Un PACS sans testament ? Autant conduire sans ceinture de sécurité !

Actualités, Droit de la famille

8 février 2017 Pierre REVERON

Avec près de 168 000 contrats en 2014, le Pacte Civil de Solidarité (PACS) est une alternative populaire au mariage en France. Pour autant, en cas de décès, les avantages qu’il confère aux partenaires ne sont pas les mêmes que ceux existant entre époux.

Alors, quelles solutions pour bien se protéger ?

PACS  sans testament : un contrat dangereux !

PACS sans testament : DANGER!Le pacte civil de solidarité, plus communément appelé PACS, est un contrat qui permet d’organiser la vie commune d’un couple (devoir de secours, devoir d’assistance, obligation de vie commune etc.). D’une certaine manière, c’est une alternative au mariage. D’ailleurs, les partenaires pacsés établissent leur déclaration fiscale en commun.

Cela étant, attention car, en cas de décès, le partenaire survivant n’est pas un héritier, il est considéré comme un tiers, un simple étranger ! En cela, le PACS est foncièrement différent du mariage.

Ainsi, la seule protection octroyée par la loi au partenaire survivant ne consistera qu’en un droit à la jouissance temporaire (une année) sur le logement du couple.

En effet, l’article 515-6 du code civil, dernier alinéa, énonce que :

(…) Lorsque le pacte civil de solidarité prend fin par le décès d’un des partenaires, le survivant peut se prévaloir des dispositions des deux premiers alinéas de l’article 763. (…)

Et les deux derniers alinéas de cet article 763 du code civil de préciser que :

« (…) Si, à l’époque du décès, le conjoint successible occupe effectivement, à titre d’habitation principale, un logement appartenant aux époux ou dépendant totalement de la succession, il a de plein droit, pendant une année, la jouissance gratuite de ce logement, ainsi que du mobilier, compris dans la succession, qui le garnit. Si son habitation était assurée au moyen d’un bail à loyer ou d’un logement appartenant pour partie indivise au défunt, les loyers ou l’indemnité d’occupation lui en seront remboursés par la succession pendant l’année, au fur et à mesure de leur acquittement.(…).

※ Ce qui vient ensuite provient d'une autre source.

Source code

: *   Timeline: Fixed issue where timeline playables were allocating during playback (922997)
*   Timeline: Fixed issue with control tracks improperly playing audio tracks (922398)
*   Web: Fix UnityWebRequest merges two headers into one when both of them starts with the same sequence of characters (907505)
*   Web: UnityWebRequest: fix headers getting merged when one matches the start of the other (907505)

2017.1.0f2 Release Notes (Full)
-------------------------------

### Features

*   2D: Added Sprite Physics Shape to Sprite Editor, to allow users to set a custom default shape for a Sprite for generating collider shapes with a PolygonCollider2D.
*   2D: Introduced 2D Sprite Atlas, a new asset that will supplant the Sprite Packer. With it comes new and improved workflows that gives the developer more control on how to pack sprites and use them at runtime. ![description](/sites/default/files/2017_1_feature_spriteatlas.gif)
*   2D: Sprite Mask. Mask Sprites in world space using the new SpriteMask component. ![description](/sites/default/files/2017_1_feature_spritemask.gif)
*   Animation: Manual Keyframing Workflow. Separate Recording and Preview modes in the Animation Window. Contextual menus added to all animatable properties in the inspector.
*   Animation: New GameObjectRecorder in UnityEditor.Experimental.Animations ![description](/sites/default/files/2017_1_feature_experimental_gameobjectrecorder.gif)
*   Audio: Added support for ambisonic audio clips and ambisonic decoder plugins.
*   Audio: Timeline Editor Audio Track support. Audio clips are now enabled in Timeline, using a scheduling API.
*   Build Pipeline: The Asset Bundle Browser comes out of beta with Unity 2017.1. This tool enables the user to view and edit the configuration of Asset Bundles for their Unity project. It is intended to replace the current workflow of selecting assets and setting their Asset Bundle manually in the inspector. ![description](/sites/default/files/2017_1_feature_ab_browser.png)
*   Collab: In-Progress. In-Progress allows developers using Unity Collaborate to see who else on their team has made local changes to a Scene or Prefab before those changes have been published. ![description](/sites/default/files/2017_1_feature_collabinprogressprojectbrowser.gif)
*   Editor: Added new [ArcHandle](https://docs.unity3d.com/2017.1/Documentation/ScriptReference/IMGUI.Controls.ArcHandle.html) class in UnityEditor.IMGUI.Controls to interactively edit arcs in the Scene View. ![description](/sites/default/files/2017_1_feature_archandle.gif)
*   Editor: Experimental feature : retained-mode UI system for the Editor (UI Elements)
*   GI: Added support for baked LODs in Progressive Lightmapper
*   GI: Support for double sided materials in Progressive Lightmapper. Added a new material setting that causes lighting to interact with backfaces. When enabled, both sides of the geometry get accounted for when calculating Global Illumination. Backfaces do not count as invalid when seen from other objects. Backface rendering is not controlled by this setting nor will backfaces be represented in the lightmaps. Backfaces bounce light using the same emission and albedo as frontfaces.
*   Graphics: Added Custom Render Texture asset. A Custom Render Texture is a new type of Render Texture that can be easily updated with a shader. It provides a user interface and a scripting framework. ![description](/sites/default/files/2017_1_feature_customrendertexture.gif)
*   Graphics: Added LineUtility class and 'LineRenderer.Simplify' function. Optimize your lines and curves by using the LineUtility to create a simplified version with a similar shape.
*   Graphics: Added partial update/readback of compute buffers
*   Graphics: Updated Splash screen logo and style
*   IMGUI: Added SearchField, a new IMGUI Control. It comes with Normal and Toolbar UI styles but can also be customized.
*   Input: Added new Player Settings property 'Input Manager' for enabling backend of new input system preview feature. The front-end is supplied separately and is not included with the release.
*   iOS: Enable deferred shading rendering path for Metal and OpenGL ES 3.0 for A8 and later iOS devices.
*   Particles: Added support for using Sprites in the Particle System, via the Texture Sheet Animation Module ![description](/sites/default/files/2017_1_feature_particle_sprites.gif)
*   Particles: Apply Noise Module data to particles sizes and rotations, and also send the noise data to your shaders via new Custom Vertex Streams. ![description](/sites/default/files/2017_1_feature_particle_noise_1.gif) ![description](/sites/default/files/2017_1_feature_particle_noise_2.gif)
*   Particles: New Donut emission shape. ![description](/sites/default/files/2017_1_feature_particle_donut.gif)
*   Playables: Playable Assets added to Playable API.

Et si vous aviez acquis ensemble cette résidence principale ? En votre qualité de propriétaire indivis, vous serez encore obligé de dédommager les héritiers (enfants, parents, frères et sœurs…) de votre défunt partenaire au-delà d’une année passée dans votre habitation.

Tout cela parce-que sans testament de sa main vous désignant comme tel, vous n’êtes pas son héritier au regard de la loi !

Cerise sur le gâteau : les héritiers de votre partenaire seront en droit de vous faire vendre le bien indivis…

Pour résumer et écarter tout risque de confusion :

  • la protection fiscale existe en cas de décès : la loi dit bien que le partenaire survivant n’aura pas de droits de succession à régler sur les biens reçus dans la succession du partenaire prédécédé ;
  • mais il n’existe aucun texte qui donne au partenaire pacsé une quelconque vocation à hériter de son co-partenaire : le législateur n’a pas estimé utile d’octroyer de plein droit une protection civile aux membres de ce couple…

Conclusion : si le partenaire qui décède n’a pas désigné civilement son héritier (dans un testament), fiscalement, aucune exonération ne s’appliquera puisqu’aucune transmission de patrimoine n’aura été prévue. CQFD.

La solution : un simple testament

Soyons honnêtes : cette « omission » du législateur est source d’insécurité juridique et à l’origine de situations douloureuses et parfois désastreuses.

Rédiger un testament avec un PACSLa solution la plus simple pour éviter ces pesantes déconvenues au décès de votre partenaire : ayez le réflexe TESTAMENT !

Bien évidemment, tout un chacun peut rédiger seul son testament et internet regorge probablement de modèles divers et variés. Pour autant, si vous voulez éviter les effets secondaires d’une « auto-médication » inadaptée, prenez conseil auprès de votre notaire qui sera en mesure de tenir compte de votre situation particulière et vous proposer votre testament.

Ainsi, tenant compte de votre photographie familiale, le notaire vous soumettra un texte sur mesures : en présence ou non d’enfants, en fonction de l’âge de votre partenaire, il vous proposera du « cousu main » pour habiller de sécurité juridique votre union.